◆ Instrução escrita 1
Responda com base no trecho sobre materialidade na literatura digital:
(a) Como Régis Debray define o mídium?
(b) Que máquina o trecho chama de metamídia, citando Levy?
(c) Segundo Parikka, o que todos os dispositivos eletrônicos possuem?
◆ Instrução escrita 2
Retome o trecho sobre materialidade na literatura digital e dê continuidade a ele depois da última frase.

◆ Trecho de origem
***
Mídium & Materialidade(s) na/da Literatura Digital
“O suporte é, talvez, o que se vê menos e o que conta mais” (DEBRAY, 1993, p. 207).
A concepção de materialidade está frequentemente relacionada ao sólido, ao palpável, ao que é sensível e tangível. Na era da cibercultura e da cultura digital, há uma certa tendência à naturalização da virtualidade como sinônimo de imaterialidade, talvez porque haja um alto grau de abstração ao se tratar de novas mídias.
Para Régis Debray, o mídium é um conjunto de técnicas dos meios simbólicos de transmissão e circulação de ideias. Então circunscreve-se a seguinte interrogação: “através de que mediações uma ideia se torna força? De que maneira uma palavra pode tornar-se acontecimento?” (p. 97). Para o teórico, a dicotomia outrora gritante entre forma x conteúdo se torna uma discussão com pouco espaço, pois o avanço da tecnologia ocasionou a suposta “desmaterialização” dos suportes de inscrição:
“em suma, nas transmissões eletrônicas de nossos dias, o próprio suporte desaparece, confundido com o dado transmitido” (1993, p. 222).
No caso específico da literatura digital, logo à primeira vista o que se destaca é a metamídia computador (LEVY, 1999), como a máquina que armazena as possibilidades multimodais que são, muitas vezes, características da poética digital.
Ou seja, é comum pensar o texto literário sendo escrito, armazenado e lido no computador; não é tão comum pensar que o computador (aqui uma metonímia para a linguagem informática) possa contribuir para a criação de uma estética específica para o literário (ROCHA, AMÂNCIO, 2019, p. 124).
No entanto, Claudia Kozak (2019) apresenta outras alternativas para pensar as materialidades dessa literatura, em um olhar além-físico:
Existe ya cierto consenso en la crítica de literatura digital en relación con no reducir la materialidad de esta literatura a sus efectos perceptibles de superficie — visuales, sonoros, táctiles — , sino incorporando también la indagación en relación con la materialidad del código informático en sus aspectos visuales y formales, acoplada a las diferencias de voltajes referidas por Parikka y, también, la materialidad misma del hardware.
Recuperando as noções de materialidade textual de superfície, materialidade relacional das interfaces tanto de software como de hardware e materialidade de código propostas por Bouchardon; Glazier, bem como a respeito de materialidades sujas relembradas por Parikka (que pondera que todos os dispositivos eletrônicos possuem minerais e elementos químicos necessários para sua produção), Kozak (2019) evidencia os tipos de materialidades existentes, que são diferentes da cultura impressa, mas que deixam latente uma “necessidade legítima de deslocar o exame dos textos para o das diferentes práticas de leitura” (DEBRAY, 1993, p. 176).
***
◆ Conjunto de dados
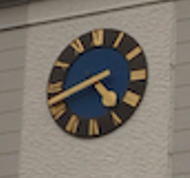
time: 4:41
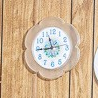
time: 11:44
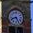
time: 8:25
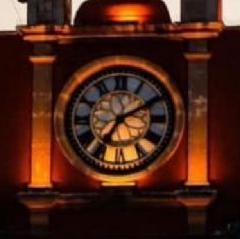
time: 7:10
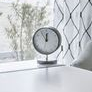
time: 11:54
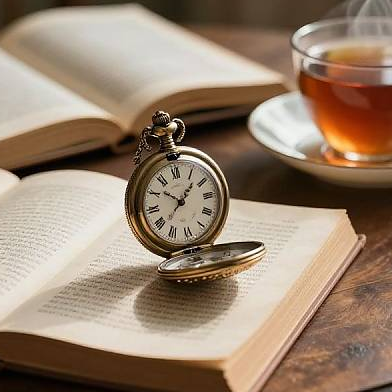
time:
***
◆ Resultado final 1
(a) Como um conjunto de técnicas dos meios simbólicos de transmissão e circulação de ideias.
(b) O computador.
(c) Minerais e elementos químicos necessários para sua produção.

◆ Resultado final 2
Essa mudança de paradigma em que o leitor é capaz agir ativamente para modificar as materialidades e a linguagem é denominada por Carolina Gainza como hackeio cultural, em que:
la escritura se vuelve performática porque la literatura digital es expresión de la ejecución de un código, el cual es activado por un sujeto, frente al cual se despliegan una serie de textualidades que interactúan con él/ ella (2016, p. 236).
Considerando todas essas questões, resta problematizar: quais ideias são construídas e transmitidas pela literatura digital, a partir de um mídium pautado na interatividade e na inteligência coletiva?
REFERÊNCIAS
DEBRAY, Régis. Curso de Midiologia Geral. Trad. Guilherme João de Freitas Teixeira. Petrópolis, RJ: Vozes, 1993.
GAINZA, Carolina. Literatura chilena en digital: mapas, estéticas y conceptualizaciones. Revista Chilena de Literatura, Diciembre 2016, n. 94, p. 233–256. Disponível em: https://scielo.conicyt.cl/pdf/rchilite/n94/art12.pdf. Acesso em 14 set. 2020.
KOZAK, Claudia. Poéticas/políticas de la materialidad en la poesía digital latinoamericana. Perífrasis. Revista de Literatura, Teoría y Crítica, n. 20, 2019, p. 71–93. Disponível em: https://revistas.uniandes.edu.co/doi/full/10.25025/perifrasis201910.20.04. Acesso em 13 set. 2020.
LEVY, Pierre. Cibercultura. Trad. Carlos Irineu da Costa. São Paulo: 34, 1999.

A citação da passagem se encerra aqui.